The first book I judged is a sci-fiction. Obviously that means things are different than our human standards. The reader wants to know these differences, they do NOT want to have to play detective to discover how this new world works. The writer needs to write the words that will bring this world to life. Or the characters into focus. The reader needs purpose and direction to understand the theme of the book.
Another problem that I see all too many times in sequels is the lack of explanation of each character's traits or past. If a reader picks up a new book and begins to read and does not read about the basic premise of the plot, they are easily confused and likely to not finish the book.

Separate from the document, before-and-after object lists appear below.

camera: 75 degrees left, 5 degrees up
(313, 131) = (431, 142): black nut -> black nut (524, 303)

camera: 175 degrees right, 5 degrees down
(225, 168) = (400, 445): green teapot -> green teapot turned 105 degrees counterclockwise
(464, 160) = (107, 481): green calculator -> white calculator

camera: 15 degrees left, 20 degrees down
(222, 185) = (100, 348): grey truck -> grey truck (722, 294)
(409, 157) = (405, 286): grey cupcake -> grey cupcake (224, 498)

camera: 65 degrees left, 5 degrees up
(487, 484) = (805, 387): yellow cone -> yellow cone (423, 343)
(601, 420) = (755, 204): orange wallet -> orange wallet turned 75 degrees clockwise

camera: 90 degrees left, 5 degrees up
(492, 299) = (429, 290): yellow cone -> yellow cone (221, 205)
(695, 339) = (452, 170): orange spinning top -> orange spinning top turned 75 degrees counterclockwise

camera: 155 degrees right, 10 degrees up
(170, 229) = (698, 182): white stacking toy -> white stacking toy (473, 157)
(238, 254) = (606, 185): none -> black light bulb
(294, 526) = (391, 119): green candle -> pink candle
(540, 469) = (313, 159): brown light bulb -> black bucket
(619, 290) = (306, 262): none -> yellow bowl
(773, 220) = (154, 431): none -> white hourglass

Introducing characters without some character description or relation to the theme of the book confuses the reader. When writers do not take the time to create minor characters into "real" people, the book lacks depth. And every time that lack-luster character is in a scene the scene is compromised because the character doesn't fill up the space as he/she should.
My advice, as a reader and a writer:
1. Develop a scene so vivid your reader would recognize it outside the pages.
2. Develop each character until she/he is three dimensional. Paper characters are boring!
3. Develop your plot so it is the strongest thread throughout the book. No matter how many times your characters detour from it, your reader knows/wants the plot to continue to completion.
I try to follow my own advice and often fail, only to work to make my words stronger. I try to follow the advice I was given long ago: "Bring your writing level up to your taste level!"
Til next time ~
PS: still waiting for my book to be released!